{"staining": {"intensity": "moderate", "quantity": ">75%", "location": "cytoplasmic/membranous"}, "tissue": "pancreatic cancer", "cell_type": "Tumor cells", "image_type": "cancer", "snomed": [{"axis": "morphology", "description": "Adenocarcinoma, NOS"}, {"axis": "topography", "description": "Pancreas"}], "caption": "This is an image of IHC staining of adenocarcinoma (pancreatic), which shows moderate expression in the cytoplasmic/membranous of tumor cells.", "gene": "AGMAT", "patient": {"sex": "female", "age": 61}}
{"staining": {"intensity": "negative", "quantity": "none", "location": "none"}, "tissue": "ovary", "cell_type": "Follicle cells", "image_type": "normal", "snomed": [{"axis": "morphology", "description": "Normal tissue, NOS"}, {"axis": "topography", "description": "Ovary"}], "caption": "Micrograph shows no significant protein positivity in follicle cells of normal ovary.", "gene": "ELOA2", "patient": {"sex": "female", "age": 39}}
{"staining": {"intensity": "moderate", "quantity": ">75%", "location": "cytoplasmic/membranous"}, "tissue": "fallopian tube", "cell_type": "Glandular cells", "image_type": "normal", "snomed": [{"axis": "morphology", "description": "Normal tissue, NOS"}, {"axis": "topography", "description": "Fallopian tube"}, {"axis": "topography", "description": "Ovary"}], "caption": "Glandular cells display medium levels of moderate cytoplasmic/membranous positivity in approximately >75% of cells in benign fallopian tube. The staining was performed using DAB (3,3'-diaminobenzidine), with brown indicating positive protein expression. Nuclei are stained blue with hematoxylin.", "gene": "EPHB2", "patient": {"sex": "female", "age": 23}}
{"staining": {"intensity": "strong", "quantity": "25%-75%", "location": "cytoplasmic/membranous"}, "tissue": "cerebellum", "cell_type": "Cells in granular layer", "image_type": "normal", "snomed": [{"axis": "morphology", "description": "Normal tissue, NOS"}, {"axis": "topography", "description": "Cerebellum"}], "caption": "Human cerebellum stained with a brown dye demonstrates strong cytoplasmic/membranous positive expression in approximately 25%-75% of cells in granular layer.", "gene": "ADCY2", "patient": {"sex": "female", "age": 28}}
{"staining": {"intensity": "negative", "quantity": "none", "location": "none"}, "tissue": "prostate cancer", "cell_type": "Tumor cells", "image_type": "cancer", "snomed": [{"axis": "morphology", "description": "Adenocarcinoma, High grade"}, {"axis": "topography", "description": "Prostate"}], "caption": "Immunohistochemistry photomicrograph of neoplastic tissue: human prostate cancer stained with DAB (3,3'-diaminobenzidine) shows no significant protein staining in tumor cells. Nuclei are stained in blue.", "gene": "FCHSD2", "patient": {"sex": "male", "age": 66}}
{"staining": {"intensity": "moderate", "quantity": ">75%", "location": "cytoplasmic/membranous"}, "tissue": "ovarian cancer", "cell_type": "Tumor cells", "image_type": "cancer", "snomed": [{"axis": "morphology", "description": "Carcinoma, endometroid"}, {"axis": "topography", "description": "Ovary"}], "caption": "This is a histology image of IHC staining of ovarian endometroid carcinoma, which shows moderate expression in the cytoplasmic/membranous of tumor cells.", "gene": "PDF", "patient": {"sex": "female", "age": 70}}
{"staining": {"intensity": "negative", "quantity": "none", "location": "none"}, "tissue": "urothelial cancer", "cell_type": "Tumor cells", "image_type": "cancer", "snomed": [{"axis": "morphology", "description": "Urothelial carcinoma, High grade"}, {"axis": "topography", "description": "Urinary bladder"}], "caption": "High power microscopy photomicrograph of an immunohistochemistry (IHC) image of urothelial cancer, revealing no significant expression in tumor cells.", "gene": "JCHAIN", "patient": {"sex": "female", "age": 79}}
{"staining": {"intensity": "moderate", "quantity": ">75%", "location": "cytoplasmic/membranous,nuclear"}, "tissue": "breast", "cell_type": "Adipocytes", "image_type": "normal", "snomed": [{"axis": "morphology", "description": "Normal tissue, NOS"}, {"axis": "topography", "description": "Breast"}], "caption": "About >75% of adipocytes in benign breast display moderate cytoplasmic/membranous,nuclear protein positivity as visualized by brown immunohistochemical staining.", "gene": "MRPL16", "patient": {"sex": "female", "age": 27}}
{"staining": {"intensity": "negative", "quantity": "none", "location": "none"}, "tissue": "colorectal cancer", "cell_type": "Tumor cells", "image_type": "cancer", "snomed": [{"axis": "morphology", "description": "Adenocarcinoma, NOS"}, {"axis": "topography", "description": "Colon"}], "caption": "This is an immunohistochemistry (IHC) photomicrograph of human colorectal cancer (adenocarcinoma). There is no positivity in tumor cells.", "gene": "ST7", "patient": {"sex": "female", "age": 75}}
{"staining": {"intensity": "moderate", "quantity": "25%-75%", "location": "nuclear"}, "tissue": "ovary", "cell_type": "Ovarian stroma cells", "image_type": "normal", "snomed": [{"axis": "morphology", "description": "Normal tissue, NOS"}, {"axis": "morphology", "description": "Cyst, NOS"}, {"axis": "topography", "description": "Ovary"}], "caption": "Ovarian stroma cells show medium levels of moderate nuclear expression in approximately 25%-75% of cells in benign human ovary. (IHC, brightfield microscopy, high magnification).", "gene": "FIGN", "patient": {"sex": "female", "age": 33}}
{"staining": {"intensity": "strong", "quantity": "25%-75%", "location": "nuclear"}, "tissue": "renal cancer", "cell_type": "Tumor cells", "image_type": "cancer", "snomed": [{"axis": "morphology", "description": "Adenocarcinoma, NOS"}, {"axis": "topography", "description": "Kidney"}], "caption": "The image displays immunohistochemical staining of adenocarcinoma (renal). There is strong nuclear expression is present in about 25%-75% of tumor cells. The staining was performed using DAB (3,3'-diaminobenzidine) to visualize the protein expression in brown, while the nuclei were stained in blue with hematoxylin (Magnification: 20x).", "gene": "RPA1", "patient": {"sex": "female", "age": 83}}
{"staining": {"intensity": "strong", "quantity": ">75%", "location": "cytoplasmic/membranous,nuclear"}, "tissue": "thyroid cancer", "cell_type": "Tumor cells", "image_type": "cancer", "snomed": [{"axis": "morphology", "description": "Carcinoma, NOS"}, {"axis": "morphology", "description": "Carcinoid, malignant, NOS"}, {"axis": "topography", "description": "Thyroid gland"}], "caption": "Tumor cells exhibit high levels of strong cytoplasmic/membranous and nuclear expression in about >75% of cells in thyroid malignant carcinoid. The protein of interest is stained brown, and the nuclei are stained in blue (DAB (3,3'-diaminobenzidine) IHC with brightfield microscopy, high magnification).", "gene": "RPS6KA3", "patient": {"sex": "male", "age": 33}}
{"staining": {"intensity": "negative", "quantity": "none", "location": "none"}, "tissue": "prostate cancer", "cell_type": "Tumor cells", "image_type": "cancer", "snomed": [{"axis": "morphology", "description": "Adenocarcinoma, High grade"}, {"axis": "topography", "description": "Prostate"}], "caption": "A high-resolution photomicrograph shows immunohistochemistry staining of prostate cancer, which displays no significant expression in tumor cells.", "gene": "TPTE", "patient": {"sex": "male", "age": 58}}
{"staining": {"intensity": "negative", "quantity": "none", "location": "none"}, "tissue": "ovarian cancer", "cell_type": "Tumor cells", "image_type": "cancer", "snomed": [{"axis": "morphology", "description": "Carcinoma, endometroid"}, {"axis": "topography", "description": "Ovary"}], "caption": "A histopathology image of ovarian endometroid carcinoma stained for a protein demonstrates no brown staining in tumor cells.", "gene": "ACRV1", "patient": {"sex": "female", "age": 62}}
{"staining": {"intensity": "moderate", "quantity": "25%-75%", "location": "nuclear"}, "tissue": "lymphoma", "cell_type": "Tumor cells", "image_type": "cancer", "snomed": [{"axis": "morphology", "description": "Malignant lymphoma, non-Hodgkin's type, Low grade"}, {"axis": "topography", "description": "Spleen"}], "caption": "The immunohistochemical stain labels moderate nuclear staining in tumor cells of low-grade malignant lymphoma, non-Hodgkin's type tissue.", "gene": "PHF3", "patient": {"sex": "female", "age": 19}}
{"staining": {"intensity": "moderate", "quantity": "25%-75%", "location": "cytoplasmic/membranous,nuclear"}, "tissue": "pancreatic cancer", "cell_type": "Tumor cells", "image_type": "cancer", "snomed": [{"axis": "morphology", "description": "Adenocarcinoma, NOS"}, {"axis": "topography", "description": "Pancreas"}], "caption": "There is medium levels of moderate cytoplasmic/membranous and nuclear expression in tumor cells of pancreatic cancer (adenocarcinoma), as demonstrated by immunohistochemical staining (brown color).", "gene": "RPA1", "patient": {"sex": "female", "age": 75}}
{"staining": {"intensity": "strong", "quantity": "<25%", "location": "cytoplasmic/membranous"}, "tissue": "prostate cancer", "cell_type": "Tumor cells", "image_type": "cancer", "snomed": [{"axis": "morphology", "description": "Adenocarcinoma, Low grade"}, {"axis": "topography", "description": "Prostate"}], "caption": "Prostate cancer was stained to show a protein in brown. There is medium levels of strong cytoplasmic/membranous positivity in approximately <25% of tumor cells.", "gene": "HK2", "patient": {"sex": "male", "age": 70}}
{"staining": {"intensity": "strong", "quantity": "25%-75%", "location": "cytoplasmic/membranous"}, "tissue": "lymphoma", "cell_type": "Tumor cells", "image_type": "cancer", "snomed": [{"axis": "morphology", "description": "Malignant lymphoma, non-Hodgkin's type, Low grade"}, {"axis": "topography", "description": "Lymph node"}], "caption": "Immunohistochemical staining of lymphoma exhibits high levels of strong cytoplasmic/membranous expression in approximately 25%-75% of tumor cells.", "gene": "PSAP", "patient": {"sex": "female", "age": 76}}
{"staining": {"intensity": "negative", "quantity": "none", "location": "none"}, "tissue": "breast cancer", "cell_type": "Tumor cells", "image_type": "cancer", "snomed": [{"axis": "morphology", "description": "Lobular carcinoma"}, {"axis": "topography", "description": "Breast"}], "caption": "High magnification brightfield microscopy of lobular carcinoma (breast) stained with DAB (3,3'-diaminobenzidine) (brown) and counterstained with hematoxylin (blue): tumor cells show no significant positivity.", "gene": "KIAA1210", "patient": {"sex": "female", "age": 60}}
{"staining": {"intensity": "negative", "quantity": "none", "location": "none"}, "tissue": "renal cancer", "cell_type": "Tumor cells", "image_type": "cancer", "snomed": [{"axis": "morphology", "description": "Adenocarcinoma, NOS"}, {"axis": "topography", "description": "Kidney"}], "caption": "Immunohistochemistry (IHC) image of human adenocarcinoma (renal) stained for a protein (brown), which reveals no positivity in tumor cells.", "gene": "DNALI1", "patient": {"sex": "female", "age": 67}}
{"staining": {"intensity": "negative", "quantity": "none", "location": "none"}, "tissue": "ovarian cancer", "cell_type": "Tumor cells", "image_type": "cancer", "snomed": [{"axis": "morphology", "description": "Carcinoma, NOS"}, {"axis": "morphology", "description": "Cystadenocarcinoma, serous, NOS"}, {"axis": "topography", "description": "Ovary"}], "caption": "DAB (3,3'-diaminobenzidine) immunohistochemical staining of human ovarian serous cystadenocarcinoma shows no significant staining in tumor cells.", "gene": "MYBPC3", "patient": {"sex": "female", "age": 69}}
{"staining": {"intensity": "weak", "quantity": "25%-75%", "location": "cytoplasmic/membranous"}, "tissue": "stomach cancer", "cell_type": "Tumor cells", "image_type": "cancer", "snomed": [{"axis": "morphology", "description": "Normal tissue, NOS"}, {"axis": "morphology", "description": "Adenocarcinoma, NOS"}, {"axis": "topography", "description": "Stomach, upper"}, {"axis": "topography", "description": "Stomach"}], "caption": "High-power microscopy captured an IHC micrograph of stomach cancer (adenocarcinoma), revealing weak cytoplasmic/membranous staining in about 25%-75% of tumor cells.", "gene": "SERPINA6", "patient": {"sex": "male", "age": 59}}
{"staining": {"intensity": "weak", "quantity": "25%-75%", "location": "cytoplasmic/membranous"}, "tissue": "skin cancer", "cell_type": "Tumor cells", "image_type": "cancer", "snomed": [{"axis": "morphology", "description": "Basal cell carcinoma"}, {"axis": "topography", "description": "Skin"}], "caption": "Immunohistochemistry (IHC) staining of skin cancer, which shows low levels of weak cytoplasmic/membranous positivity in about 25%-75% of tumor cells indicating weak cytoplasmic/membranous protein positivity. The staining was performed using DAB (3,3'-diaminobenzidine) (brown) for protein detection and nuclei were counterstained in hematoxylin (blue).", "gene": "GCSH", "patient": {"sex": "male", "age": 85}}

YOUR GOAL
Whichever lines of the data include the word "counterstained", pull them out.

ANSWER TO THE PROBLEM
{"staining": {"intensity": "negative", "quantity": "none", "location": "none"}, "tissue": "breast cancer", "cell_type": "Tumor cells", "image_type": "cancer", "snomed": [{"axis": "morphology", "description": "Lobular carcinoma"}, {"axis": "topography", "description": "Breast"}], "caption": "High magnification brightfield microscopy of lobular carcinoma (breast) stained with DAB (3,3'-diaminobenzidine) (brown) and counterstained with hematoxylin (blue): tumor cells show no significant positivity.", "gene": "KIAA1210", "patient": {"sex": "female", "age": 60}}
{"staining": {"intensity": "weak", "quantity": "25%-75%", "location": "cytoplasmic/membranous"}, "tissue": "skin cancer", "cell_type": "Tumor cells", "image_type": "cancer", "snomed": [{"axis": "morphology", "description": "Basal cell carcinoma"}, {"axis": "topography", "description": "Skin"}], "caption": "Immunohistochemistry (IHC) staining of skin cancer, which shows low levels of weak cytoplasmic/membranous positivity in about 25%-75% of tumor cells indicating weak cytoplasmic/membranous protein positivity. The staining was performed using DAB (3,3'-diaminobenzidine) (brown) for protein detection and nuclei were counterstained in hematoxylin (blue).", "gene": "GCSH", "patient": {"sex": "male", "age": 85}}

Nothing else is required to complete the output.